Sequential histomorphometric changes in cancellous bone from ovariohysterectomized dogs

Abstract

To evaluate potential pharmacologic agents for the prevention or treatment of the bone loss associated with ovarian insufficiency, a predictable animal model is needed. To assess the potential utility of the ovariohysterectomized dog as a model of this condition, we characterized the sequential histomorphometric changes in canine cancellous bone in response to the loss of ovarian function. A group of 25 adult beagle dogs were ovariohysterectomized and terminated at 1, 3, 6, and 10 months following surgery. Iliac biopsies were performed following double‐fluorochrome labeling at the time of surgery and at termination. Static and dynamic histomorphometry was performed on undecalcified sections. By 3 months postovariohysterectomy, there was activation of cancellous bone remodeling as indicated by significant increases in mineralizing surface and bone formation rate. Increases in osteoid surface, mineralizing surface, and bone formation rate were also apparent at 1 month postovariohysterectomy, and although not statistically significant, these trends suggest the skeletal response to acute loss of ovarian function was rapid. This increase in bone remodeling was transient. By 6 months, mineralizing surface and bone formation rate were depressed below presurgical levels. In addition to a reduction in bone formation, a reduction in osteoblast function characterized by reduced labeling of osteoid and a disproportionate increase in eroded surface also occurred. By 10 months postovariohysterectomy, cancellous bone remodeling was not significantly different from presurgical levels. At no time was a significant reduction in bone volume detected.
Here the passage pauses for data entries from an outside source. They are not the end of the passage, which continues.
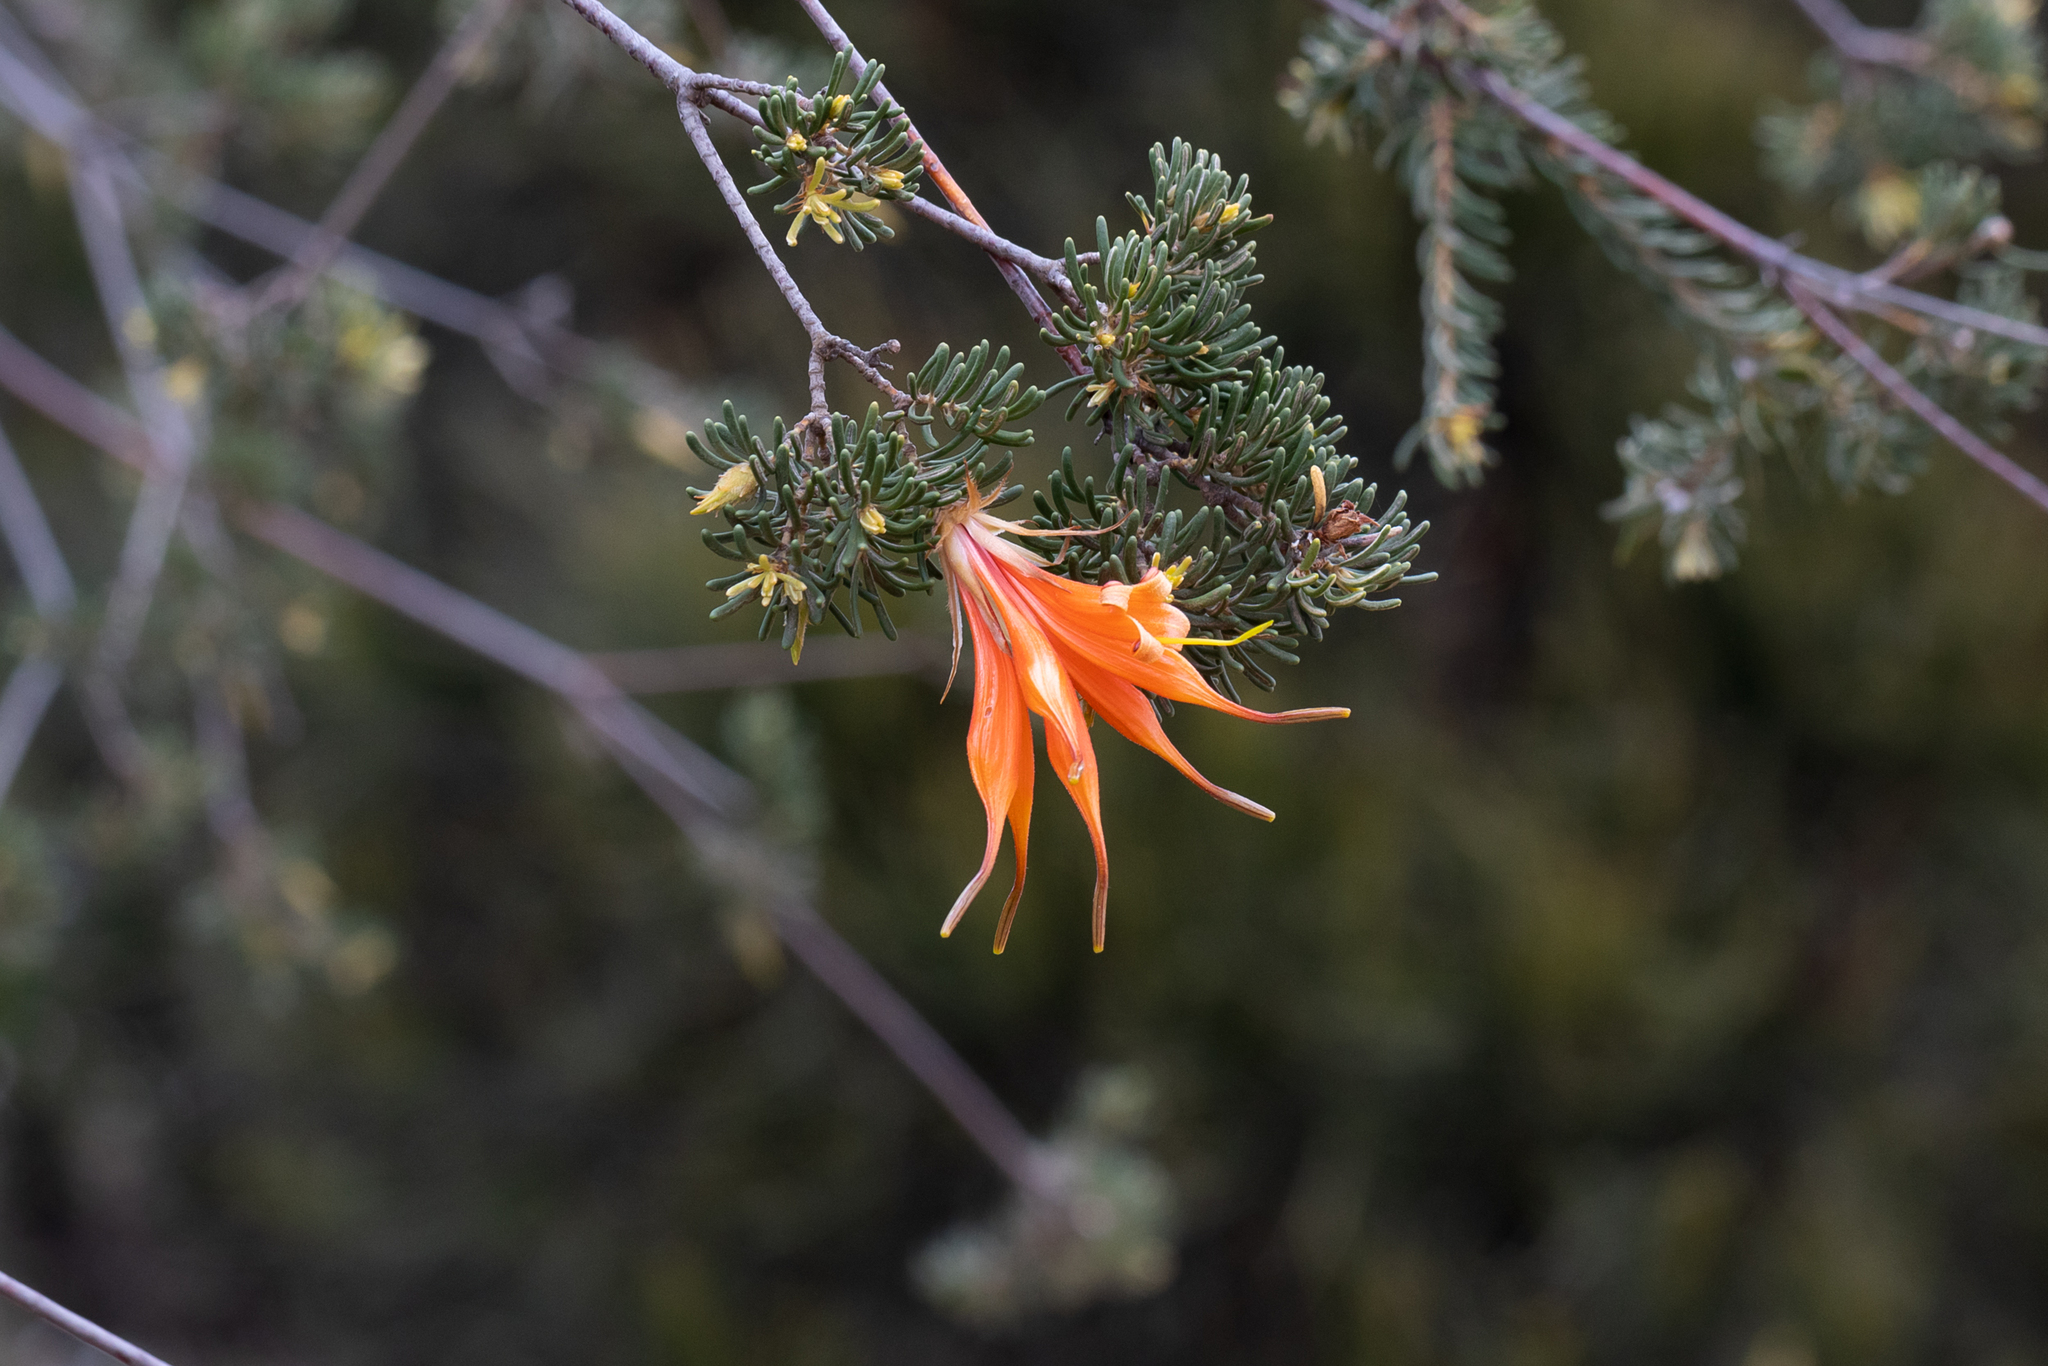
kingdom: Plantae
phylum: Tracheophyta
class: Magnoliopsida
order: Proteales
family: Proteaceae
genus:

These data suggest that the changes in cancellous bone remodeling in the ovariohysterectomized dog are a series of transient phenomena. The duration and/or magnitude of these changes do not appear to be sufficient to effect a sizable or significant reduction in bone volume. The brief nature of the transients in bone remodeling and the lack of a sizable bone loss in the ovariohysterectomized dog limit the utility of this model for the routine assessment of agents for either the prevention or treatment of bone disease associated with ovarian insufficiency.